Lischer’s insights on rural thought are also extraordinarily valuable. He uncovers the concept of “Gossip” as a form of knowledge (even, I think, an epistemology), and considers how he, as a pastor, can use that “Gossip” for the sake of God’s Kingdom. He reveals the power-structures of committees and sub-committees, of the elders versus the cemetery committee. He observes the tensions of interfering with abusive families, wrestles with his own methods of accomplishing what he feels is right, and, more often than not, discovers that he does not understand how this German farming community actually communicates. If anything, Lischer’s “outsider” view of downstate Illinois rural life helps one to consider any number of “outsider”-“insider” dynamics within churches; and, furthermore, underscores the need to observe traditions and values before moving too quickly in changing them.

 

If Hillbilly Elegy reminded me of the rural world “falling apart” (as I’ve written about before), then Open Secrets encourages me about all the good of rural communities, all the possibility that exist in them, and all the tensions that come with doing effective Christian ministry in that context.

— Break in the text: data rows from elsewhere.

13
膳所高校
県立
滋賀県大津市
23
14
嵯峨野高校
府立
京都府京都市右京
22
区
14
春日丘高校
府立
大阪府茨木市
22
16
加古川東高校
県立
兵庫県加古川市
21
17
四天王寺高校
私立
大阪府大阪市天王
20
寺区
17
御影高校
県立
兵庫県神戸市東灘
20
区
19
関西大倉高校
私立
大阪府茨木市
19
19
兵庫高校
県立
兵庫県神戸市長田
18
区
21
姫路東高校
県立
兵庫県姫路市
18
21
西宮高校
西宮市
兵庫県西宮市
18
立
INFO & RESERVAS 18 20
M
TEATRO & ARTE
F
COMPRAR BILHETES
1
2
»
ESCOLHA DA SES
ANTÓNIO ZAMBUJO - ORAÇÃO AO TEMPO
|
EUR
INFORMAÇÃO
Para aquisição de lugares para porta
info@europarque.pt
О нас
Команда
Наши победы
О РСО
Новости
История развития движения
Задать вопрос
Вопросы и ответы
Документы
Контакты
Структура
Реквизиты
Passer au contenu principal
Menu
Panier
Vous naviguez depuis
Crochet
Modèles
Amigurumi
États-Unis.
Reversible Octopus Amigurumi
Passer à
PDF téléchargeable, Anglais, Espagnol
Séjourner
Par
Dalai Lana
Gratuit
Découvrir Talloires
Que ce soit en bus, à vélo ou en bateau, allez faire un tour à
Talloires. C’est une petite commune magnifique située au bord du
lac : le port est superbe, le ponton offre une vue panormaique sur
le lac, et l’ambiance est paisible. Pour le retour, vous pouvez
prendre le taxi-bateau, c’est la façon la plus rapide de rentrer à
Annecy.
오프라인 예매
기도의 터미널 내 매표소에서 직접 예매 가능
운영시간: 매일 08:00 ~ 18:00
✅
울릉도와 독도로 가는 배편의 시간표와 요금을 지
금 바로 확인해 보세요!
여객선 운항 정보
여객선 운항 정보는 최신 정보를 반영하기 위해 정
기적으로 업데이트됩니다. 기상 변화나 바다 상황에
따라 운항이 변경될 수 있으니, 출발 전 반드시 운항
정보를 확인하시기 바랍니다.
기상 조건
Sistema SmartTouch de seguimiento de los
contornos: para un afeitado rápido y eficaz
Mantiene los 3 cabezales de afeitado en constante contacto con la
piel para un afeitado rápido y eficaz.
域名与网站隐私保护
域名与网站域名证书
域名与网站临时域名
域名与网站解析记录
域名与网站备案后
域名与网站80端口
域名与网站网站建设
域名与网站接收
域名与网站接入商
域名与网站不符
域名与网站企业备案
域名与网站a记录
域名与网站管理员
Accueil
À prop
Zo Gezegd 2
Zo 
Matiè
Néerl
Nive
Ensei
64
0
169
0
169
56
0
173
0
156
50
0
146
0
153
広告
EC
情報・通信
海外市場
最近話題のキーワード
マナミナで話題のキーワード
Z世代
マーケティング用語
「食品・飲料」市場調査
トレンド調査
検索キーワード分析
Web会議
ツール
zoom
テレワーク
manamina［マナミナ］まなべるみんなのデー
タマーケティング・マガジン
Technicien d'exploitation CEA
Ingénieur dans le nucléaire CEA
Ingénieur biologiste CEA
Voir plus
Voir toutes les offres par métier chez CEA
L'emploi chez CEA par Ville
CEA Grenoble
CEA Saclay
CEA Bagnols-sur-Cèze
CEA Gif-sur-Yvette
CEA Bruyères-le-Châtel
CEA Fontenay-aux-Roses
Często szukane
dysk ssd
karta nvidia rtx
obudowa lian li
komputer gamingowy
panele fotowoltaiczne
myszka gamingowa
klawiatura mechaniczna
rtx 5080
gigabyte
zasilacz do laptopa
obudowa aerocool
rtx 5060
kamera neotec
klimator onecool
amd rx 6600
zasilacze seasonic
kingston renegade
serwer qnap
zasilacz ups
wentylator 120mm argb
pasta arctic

In the time since Hannah and I made our pilgrimage to “New Cana,” we have been considering a pastoral opportunity at a church in small-town Illinois. It isn’t a job offer yet — there are, as always, various hurdles to jump over — but we have still, nevertheless, been considering the possibility in a way we hadn’t when we first picked up Open Secrets. As we finished reading Lischer’s memoir last night, I think we both felt a strange sense of preparedness for wherever the Lord is taking us. Lischer’s misadventures in “New Cana” have changed us, equipped us, even prophesied to us, of some new adventure of our own.